_WHAT YOU NEED TO DO_
1. What caused Capt. Edward Carter's death, according to the obituary?
2. In the records, begin at the line that has "table_cell SLOW [788, 1225, 1122, 1323]" and stop after the line that has "table_cell ACV [119, 160, 452, 287]". Rewrite those lines with "SLOW" changed to "FAST" and everything else left unchanged, and return only those lines.

Jefferson Barracks National Cemetery, MO

Check the cemetery for location/directions and other veterans who may be buried there.



Photo

VHS - Reunion Society Collection

Photo

Photo

VHS - Portrait Files (FPO)

Photo

John Gibson Collection

Photo

Ed Italo Collection

Obituary

CARRIED MANY WOUNDS

Capt. Edward W. Carter, a Civil War Veteran, Is Dead.

Capt. Edward Carter, who was claimed to have carried more evidences of wounds on his body than any soldier who passed through the Civil War, died Thursday morning at his home, 2148 Oregon avenue, after an illness of only a little more than one day.

Acute pneumonia was the cause of his death. He was born in New York in 1842 and had resided in St. Louis many years.

Source: St. Louis Post-Dispatch, April 7, 1900.

Dataset entries:
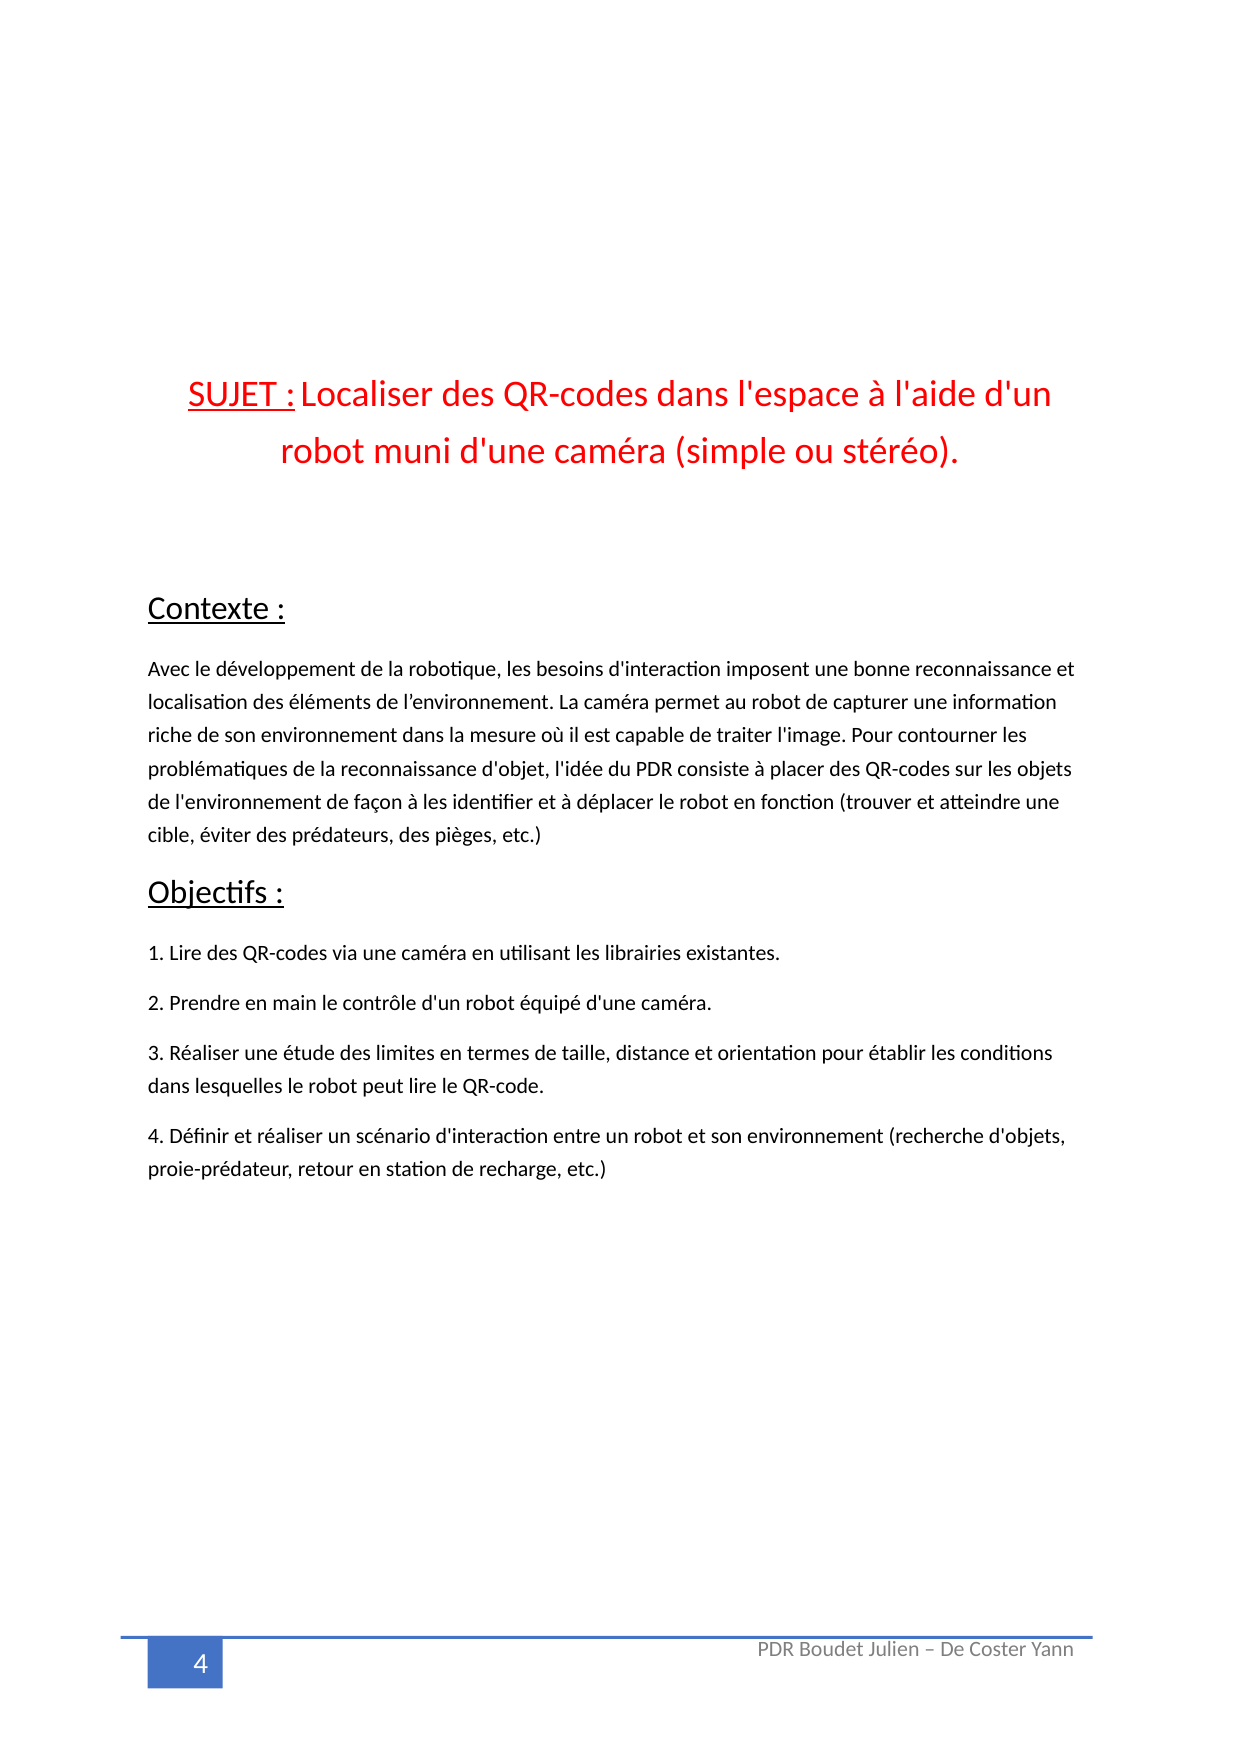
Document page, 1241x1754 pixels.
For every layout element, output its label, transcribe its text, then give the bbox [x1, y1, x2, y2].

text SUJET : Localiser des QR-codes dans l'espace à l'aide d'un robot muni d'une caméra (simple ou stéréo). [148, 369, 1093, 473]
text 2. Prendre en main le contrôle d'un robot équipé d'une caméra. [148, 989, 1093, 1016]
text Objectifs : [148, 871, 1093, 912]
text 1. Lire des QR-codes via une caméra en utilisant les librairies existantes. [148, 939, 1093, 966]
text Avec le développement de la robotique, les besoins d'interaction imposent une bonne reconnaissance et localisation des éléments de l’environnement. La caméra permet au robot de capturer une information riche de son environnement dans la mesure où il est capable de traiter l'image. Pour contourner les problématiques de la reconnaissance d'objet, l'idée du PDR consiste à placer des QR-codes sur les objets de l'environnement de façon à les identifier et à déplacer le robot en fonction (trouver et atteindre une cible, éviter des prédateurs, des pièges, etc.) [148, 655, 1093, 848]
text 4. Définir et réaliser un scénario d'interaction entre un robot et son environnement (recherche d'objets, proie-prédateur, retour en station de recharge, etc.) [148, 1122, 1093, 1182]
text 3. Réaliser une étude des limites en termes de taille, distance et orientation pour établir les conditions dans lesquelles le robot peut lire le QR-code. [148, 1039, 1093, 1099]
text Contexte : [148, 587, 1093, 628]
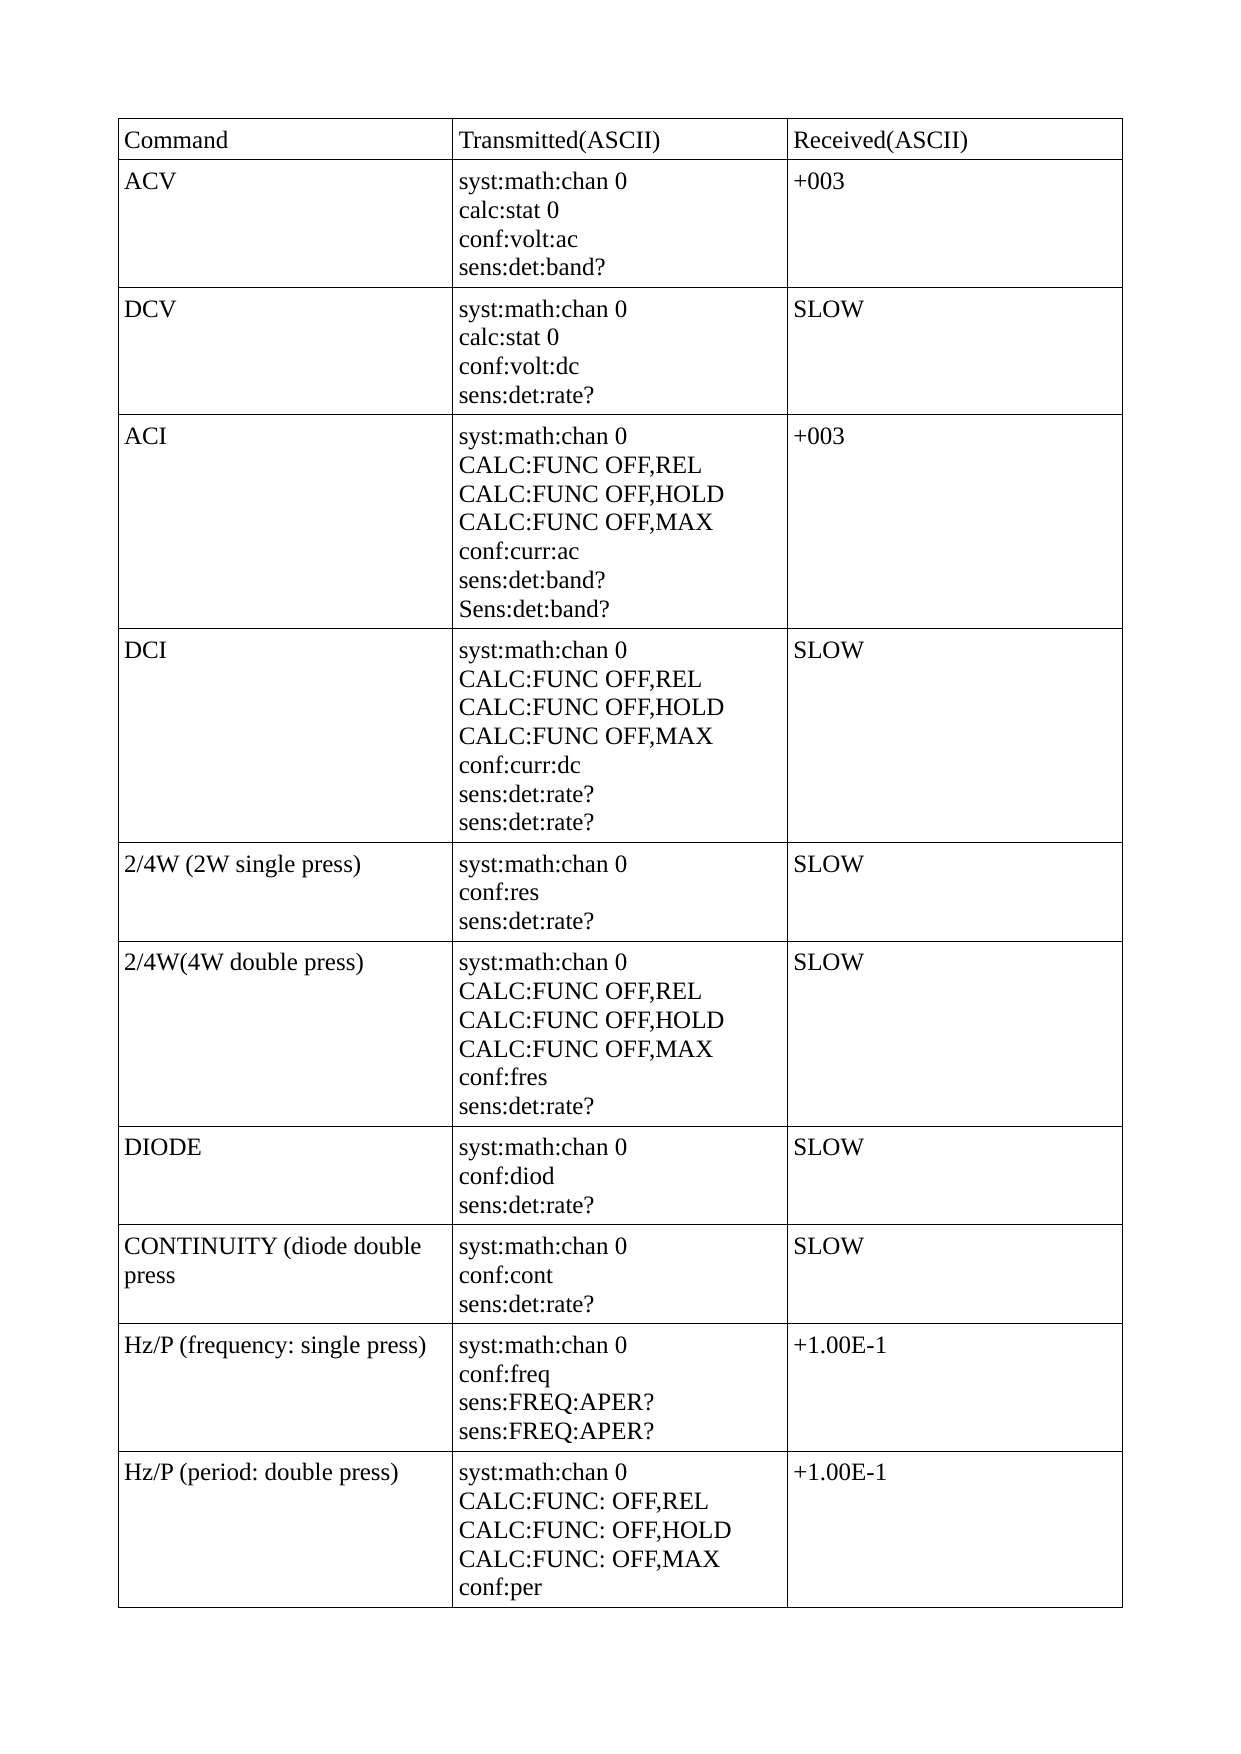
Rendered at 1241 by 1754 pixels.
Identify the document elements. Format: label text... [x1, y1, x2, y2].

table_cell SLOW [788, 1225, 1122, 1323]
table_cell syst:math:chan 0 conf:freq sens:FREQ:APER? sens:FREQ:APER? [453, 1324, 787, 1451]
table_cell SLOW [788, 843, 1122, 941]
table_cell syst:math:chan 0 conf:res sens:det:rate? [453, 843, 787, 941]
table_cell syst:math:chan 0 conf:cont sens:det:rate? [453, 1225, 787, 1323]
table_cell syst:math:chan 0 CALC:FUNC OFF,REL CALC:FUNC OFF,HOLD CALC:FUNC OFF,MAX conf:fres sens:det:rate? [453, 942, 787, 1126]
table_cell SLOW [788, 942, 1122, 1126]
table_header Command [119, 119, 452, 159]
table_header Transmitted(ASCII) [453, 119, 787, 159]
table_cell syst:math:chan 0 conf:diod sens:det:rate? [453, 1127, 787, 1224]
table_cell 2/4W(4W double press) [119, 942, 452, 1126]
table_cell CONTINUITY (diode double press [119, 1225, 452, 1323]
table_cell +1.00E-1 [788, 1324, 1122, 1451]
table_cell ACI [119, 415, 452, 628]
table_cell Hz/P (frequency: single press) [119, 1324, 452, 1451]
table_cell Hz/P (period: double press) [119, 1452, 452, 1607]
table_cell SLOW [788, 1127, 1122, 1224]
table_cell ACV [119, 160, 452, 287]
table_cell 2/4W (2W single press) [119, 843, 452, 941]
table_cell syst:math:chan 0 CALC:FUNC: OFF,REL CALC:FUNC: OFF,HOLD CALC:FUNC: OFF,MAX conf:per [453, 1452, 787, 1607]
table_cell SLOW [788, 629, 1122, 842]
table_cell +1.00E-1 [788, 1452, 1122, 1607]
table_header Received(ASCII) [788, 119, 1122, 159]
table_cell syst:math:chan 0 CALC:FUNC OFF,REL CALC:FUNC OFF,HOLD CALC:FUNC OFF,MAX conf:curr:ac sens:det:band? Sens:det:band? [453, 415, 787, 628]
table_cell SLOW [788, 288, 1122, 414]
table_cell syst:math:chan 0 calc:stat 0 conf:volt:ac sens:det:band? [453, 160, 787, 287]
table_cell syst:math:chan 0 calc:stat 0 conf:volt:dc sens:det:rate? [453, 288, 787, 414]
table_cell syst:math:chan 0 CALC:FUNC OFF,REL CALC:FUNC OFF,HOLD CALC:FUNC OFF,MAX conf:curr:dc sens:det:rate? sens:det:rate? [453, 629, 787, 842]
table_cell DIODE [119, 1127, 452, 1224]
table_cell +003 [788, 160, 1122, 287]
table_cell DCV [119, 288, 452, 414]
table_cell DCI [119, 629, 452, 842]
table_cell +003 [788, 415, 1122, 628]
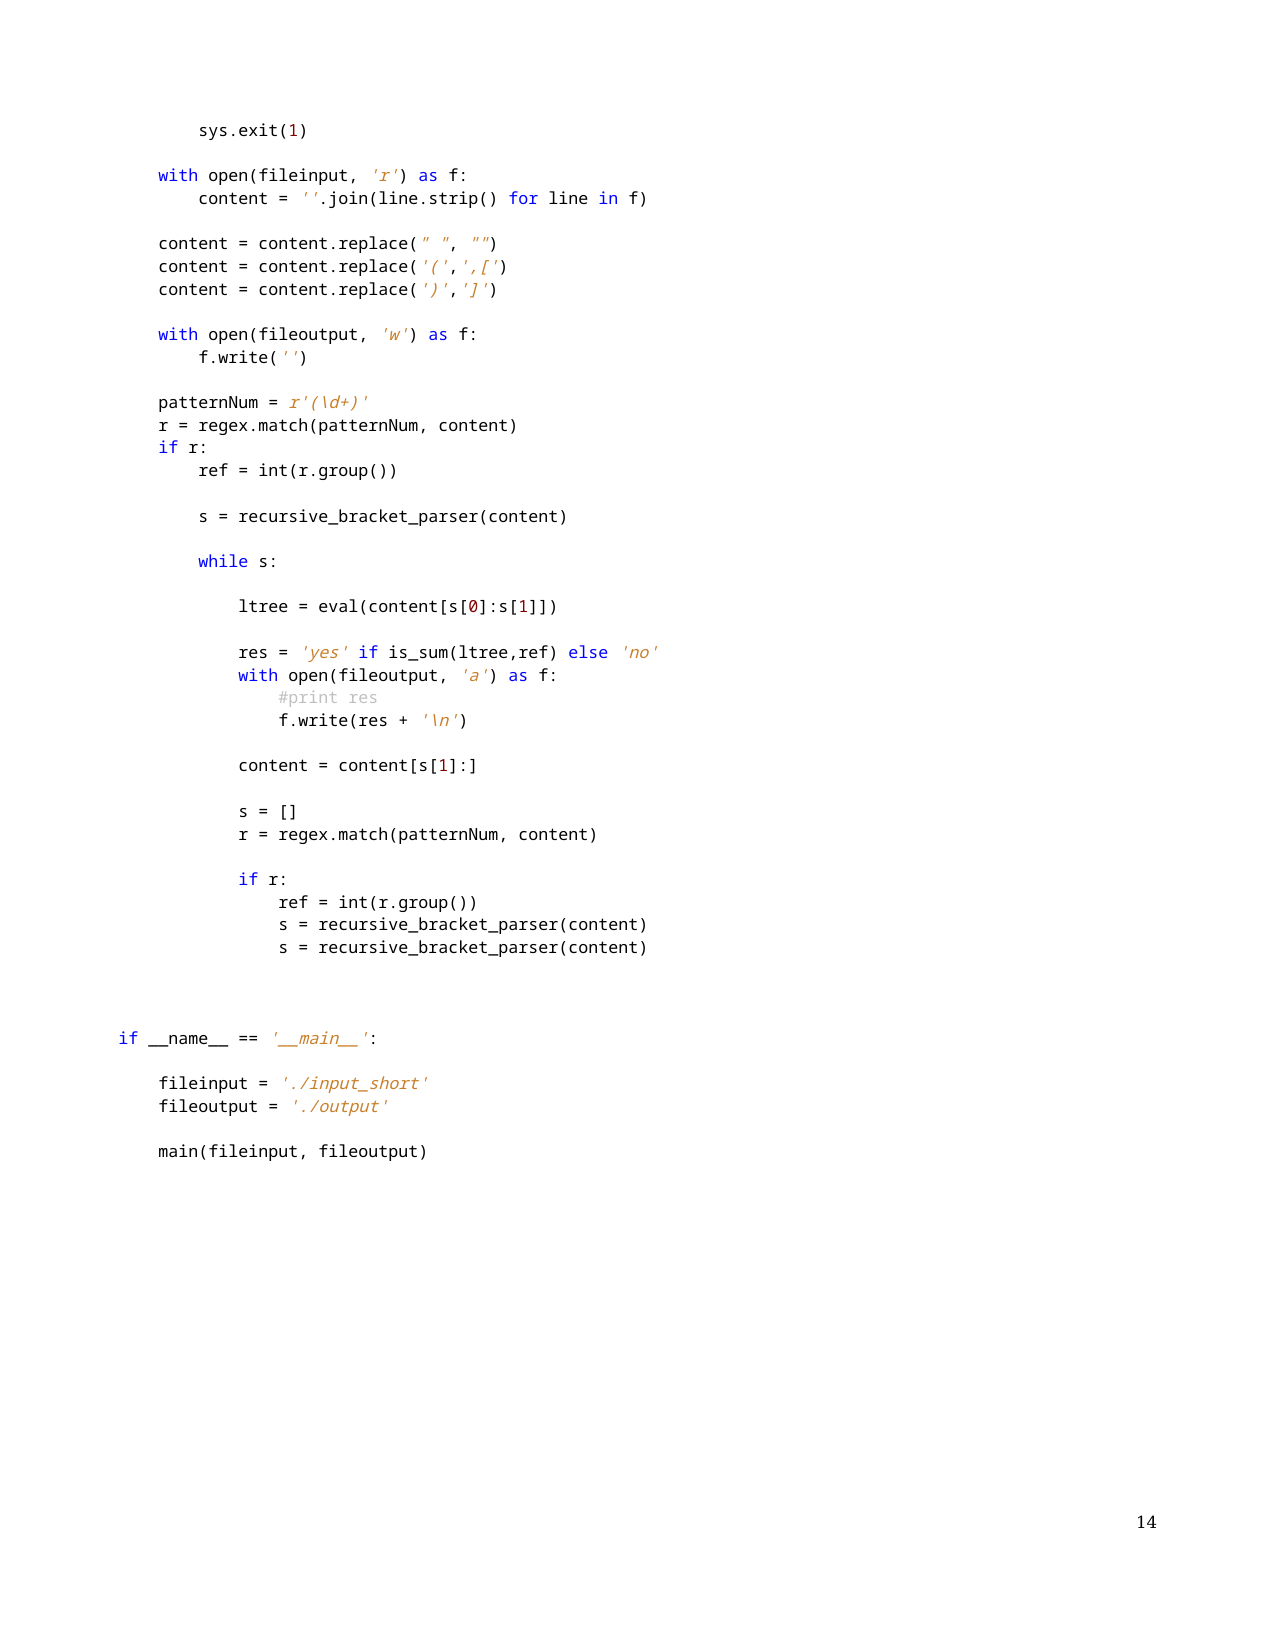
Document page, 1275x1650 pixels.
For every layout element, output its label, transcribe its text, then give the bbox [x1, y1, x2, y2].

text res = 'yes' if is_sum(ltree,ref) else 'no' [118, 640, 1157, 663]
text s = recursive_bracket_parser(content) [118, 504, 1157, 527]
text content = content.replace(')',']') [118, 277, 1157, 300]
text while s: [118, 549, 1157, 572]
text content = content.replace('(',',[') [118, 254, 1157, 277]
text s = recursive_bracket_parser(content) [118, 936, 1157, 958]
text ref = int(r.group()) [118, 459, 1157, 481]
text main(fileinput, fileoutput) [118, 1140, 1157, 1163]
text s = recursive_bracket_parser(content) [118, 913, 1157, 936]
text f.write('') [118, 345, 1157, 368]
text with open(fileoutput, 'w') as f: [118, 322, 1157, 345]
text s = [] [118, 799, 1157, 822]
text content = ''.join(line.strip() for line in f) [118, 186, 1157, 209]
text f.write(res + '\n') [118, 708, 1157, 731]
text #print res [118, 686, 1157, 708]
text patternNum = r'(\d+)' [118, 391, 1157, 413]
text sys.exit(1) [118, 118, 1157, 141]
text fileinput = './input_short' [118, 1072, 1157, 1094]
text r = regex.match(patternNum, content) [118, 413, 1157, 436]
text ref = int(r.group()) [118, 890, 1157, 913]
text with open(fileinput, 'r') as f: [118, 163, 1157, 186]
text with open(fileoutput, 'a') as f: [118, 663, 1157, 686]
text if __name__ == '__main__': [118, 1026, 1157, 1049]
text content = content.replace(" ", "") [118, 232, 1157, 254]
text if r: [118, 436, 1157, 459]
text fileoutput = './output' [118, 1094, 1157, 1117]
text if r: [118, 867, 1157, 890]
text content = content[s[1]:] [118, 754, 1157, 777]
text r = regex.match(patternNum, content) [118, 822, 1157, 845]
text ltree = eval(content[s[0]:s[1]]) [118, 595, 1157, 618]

_THE REPLIES_
1. Acute pneumonia.

2.
table_cell FAST [788, 1225, 1122, 1323]
table_cell syst:math:chan 0 conf:freq sens:FREQ:APER? sens:FREQ:APER? [453, 1324, 787, 1451]
table_cell FAST [788, 843, 1122, 941]
table_cell syst:math:chan 0 conf:res sens:det:rate? [453, 843, 787, 941]
table_cell syst:math:chan 0 conf:cont sens:det:rate? [453, 1225, 787, 1323]
table_cell syst:math:chan 0 CALC:FUNC OFF,REL CALC:FUNC OFF,HOLD CALC:FUNC OFF,MAX conf:fres sens:det:rate? [453, 942, 787, 1126]
table_cell FAST [788, 942, 1122, 1126]
table_header Command [119, 119, 452, 159]
table_header Transmitted(ASCII) [453, 119, 787, 159]
table_cell syst:math:chan 0 conf:diod sens:det:rate? [453, 1127, 787, 1224]
table_cell 2/4W(4W double press) [119, 942, 452, 1126]
table_cell CONTINUITY (diode double press [119, 1225, 452, 1323]
table_cell +1.00E-1 [788, 1324, 1122, 1451]
table_cell ACI [119, 415, 452, 628]
table_cell Hz/P (frequency: single press) [119, 1324, 452, 1451]
table_cell Hz/P (period: double press) [119, 1452, 452, 1607]
table_cell FAST [788, 1127, 1122, 1224]
table_cell ACV [119, 160, 452, 287]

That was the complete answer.